Leaving the pictures aside, repeat every line below exactly.
START Collected material
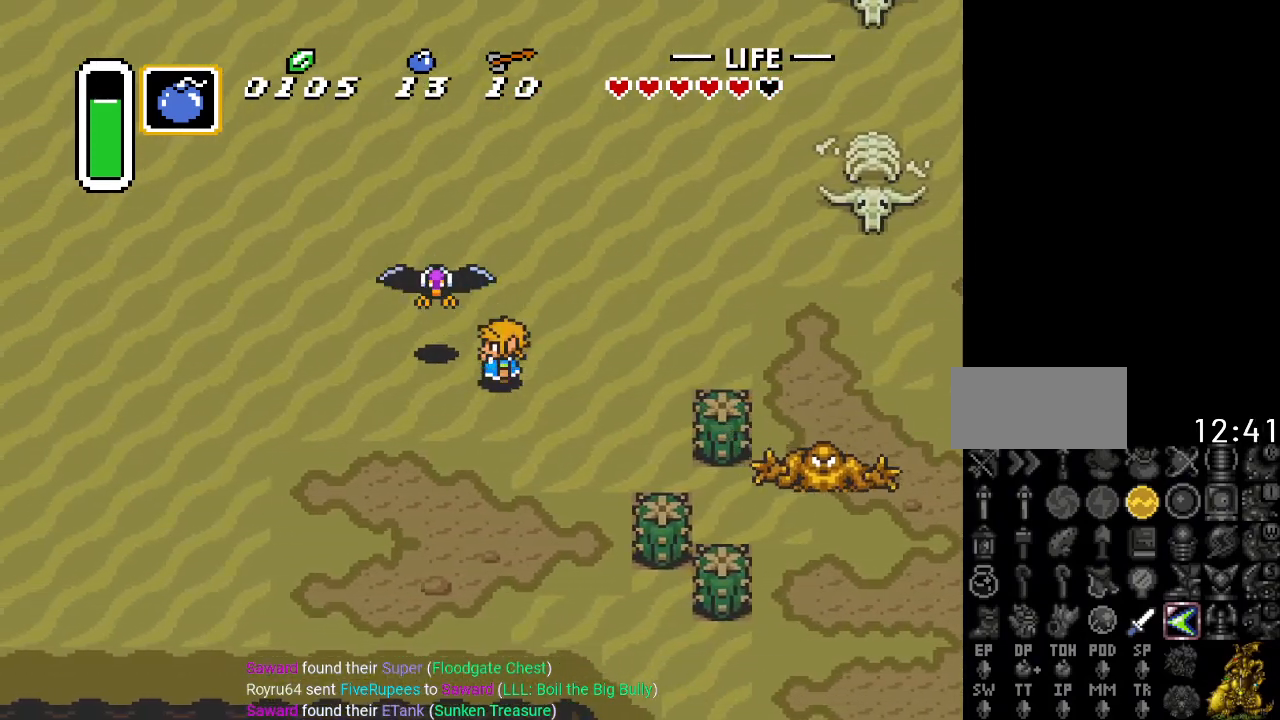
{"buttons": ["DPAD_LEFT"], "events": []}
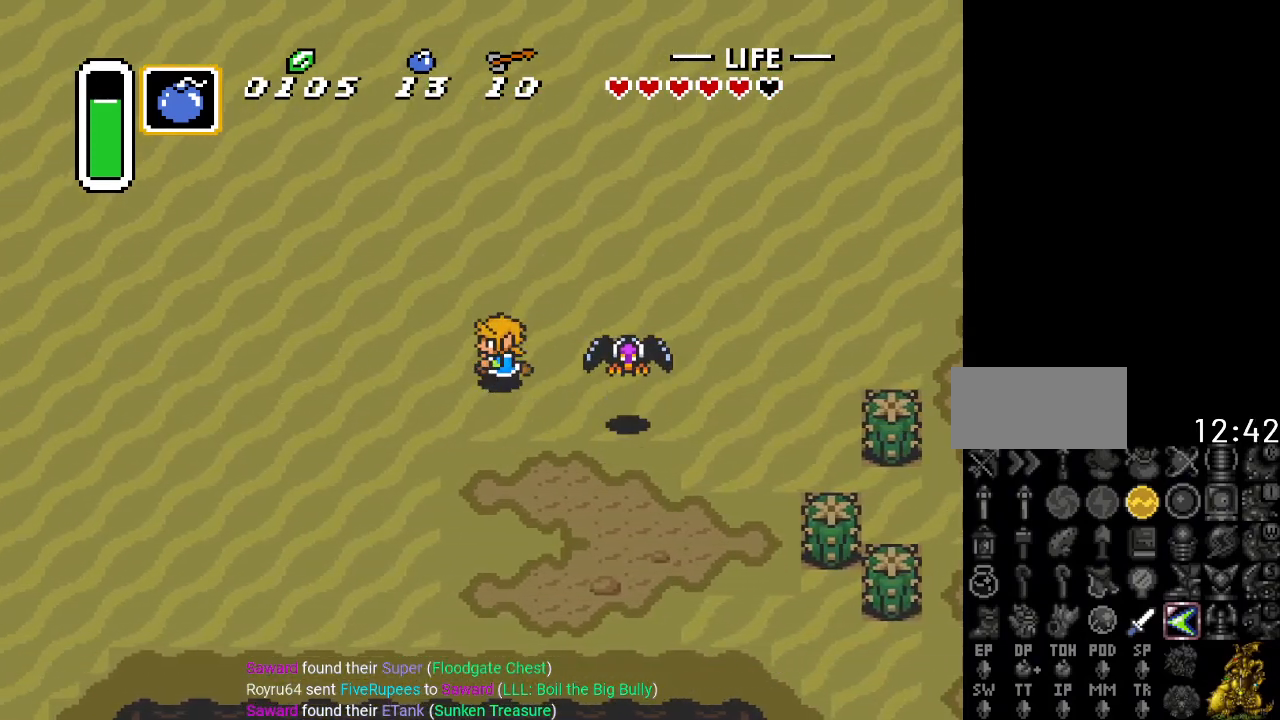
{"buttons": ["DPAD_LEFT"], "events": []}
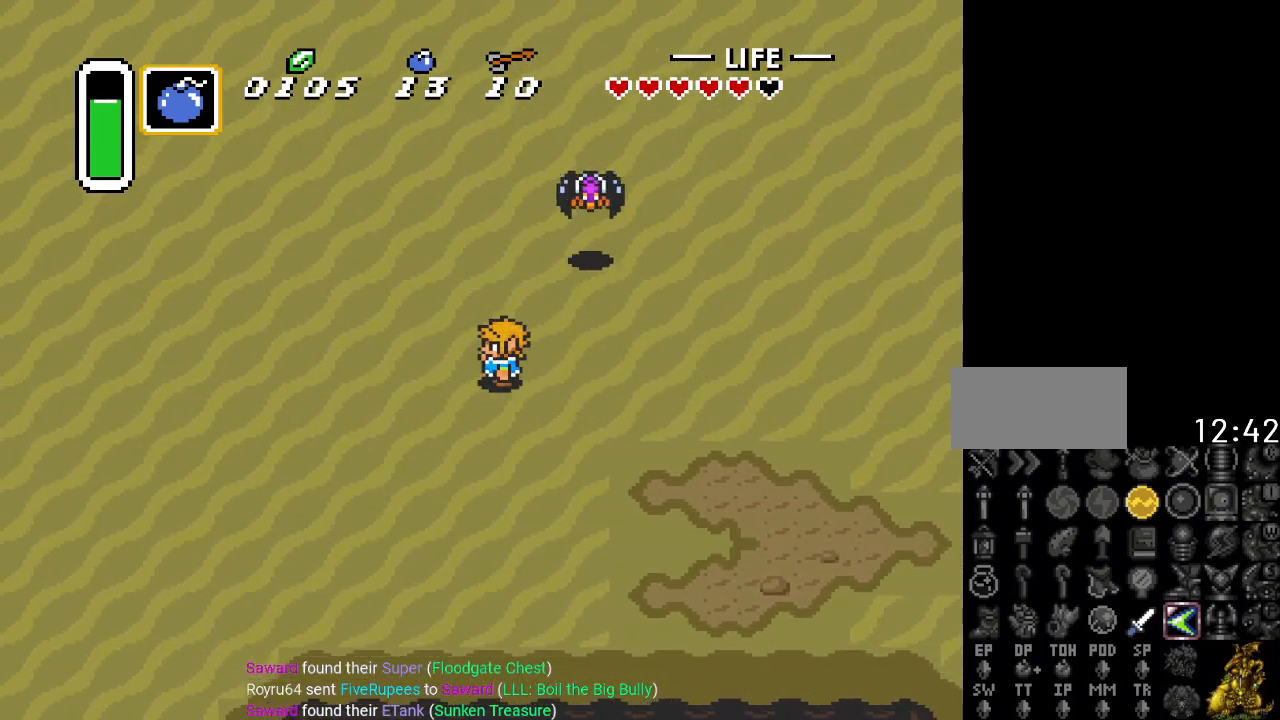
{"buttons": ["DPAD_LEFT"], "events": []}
END Collected material
▶ [Answer to this exercise]:
{"buttons": ["DPAD_LEFT"], "events": []}
{"buttons": ["DPAD_LEFT"], "events": []}
{"buttons": ["DPAD_LEFT"], "events": []}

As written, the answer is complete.